Singlet O2 Produced by Ultraviolet Dissociation of the β-ionone-O2 Complex.

Abstract

We formed the gas-phase β-ionone-O2 complex in a supersonic expansion and then photodissociated the complex with light near 312 nm. Photodissociation resulted in the production of O2 in the a 1Δg state, which was ionized at 312 nm using (2 + 1) resonance-enhanced multiphoton ionization (REMPI). We recorded the 1O2 REMPI action spectrum and O2+ velocity map ion image following photodissociation of the complex. From the velocity map image, we determined the total recoil kinetic energy distribution from dissociation of the complex.

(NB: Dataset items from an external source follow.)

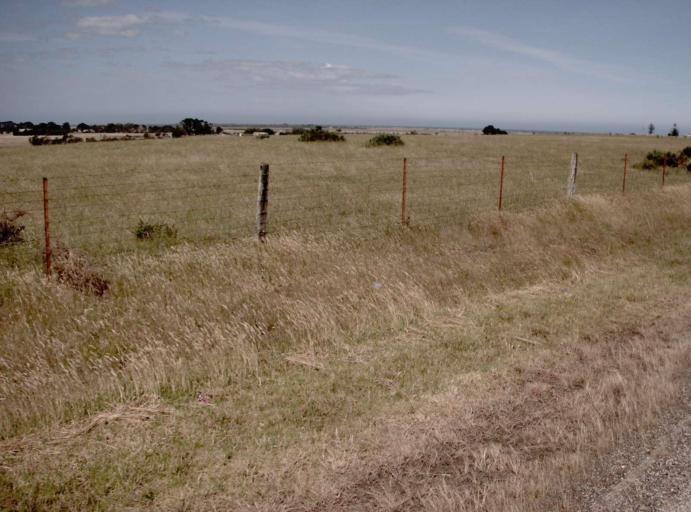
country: AU
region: Victoria
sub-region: Wellington
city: Sale
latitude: -38.3588
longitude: 147.1758
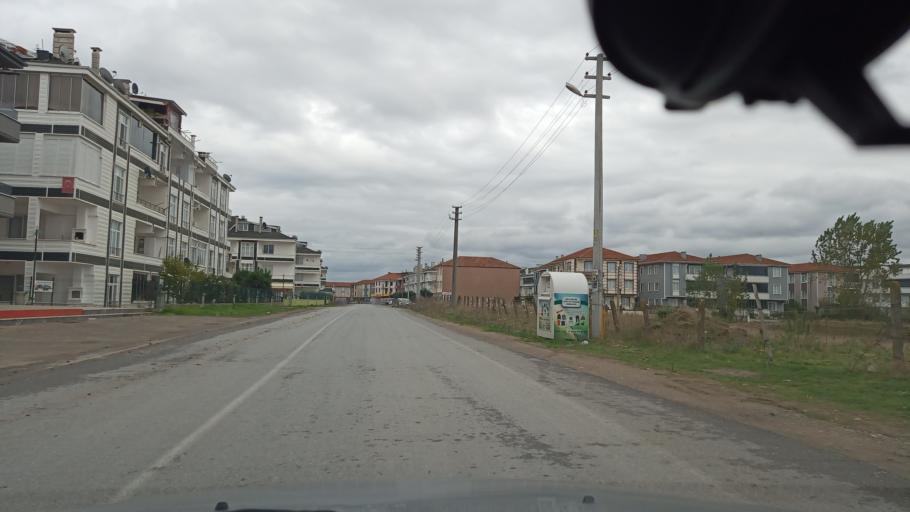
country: TR
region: Sakarya
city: Karasu
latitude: 41.1118
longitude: 30.6776
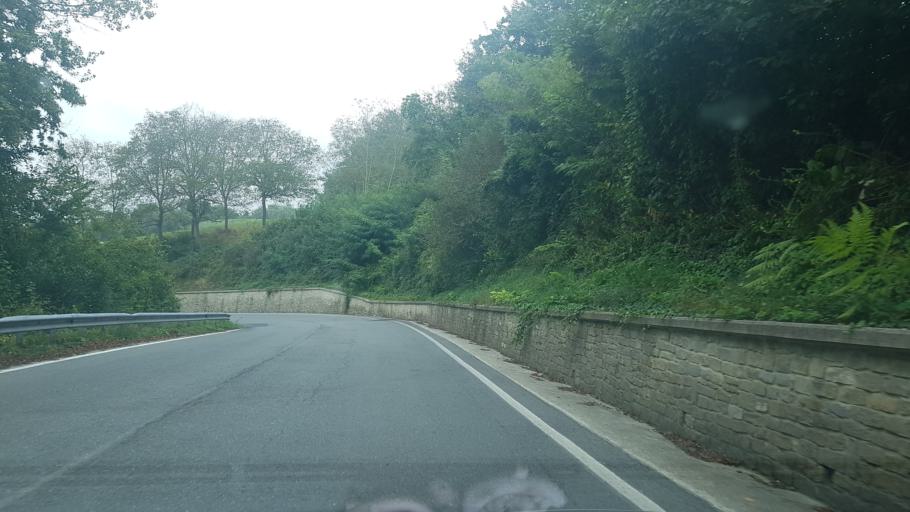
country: IT
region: Piedmont
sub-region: Provincia di Cuneo
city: Camerana
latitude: 44.4174
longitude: 8.1395
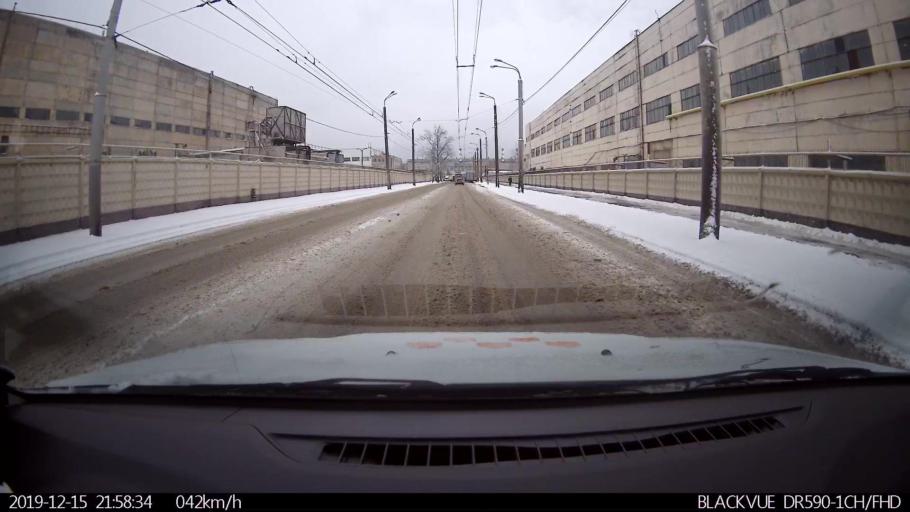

Fitting the REMPI spectrum showed that the 1O2 product has an effective rotational temperature of about 50 K, while the recoil kinetic energy distribution was well fit with a statistical Boltzmann distribution having an effective translational temperature of 289 K. Using the average translational energy from the Boltzmann fit along with the complex dissociation energy from ab initio calculations, we determined that β-ionone was formed with an average of 2.87 eV of internal energy, which was 0.49 eV higher than previous measurements for the β-ionone triplet-state energy. Our own CCSD/cc-pVDZ//(U)MP2/cc-pVDZ calculations gave a minimum triplet-state energy of 2.04 eV. However, a large structural change occurs between the minimum singlet-ground-state geometry and the minimum triplet-excited-state geometry, and as a result, the calculated vertical energy for the triplet-state β-ionone was determined to be 3.30 eV. Comparing the ab initio and experimental results indicated that following excitation, β-ionone was formed in the triplet state but with significant internal vibrational energy. As such, complex dissociation likely proceeds following internal vibrational energy redistribution, which explains the statistical recoil kinetic energy distribution.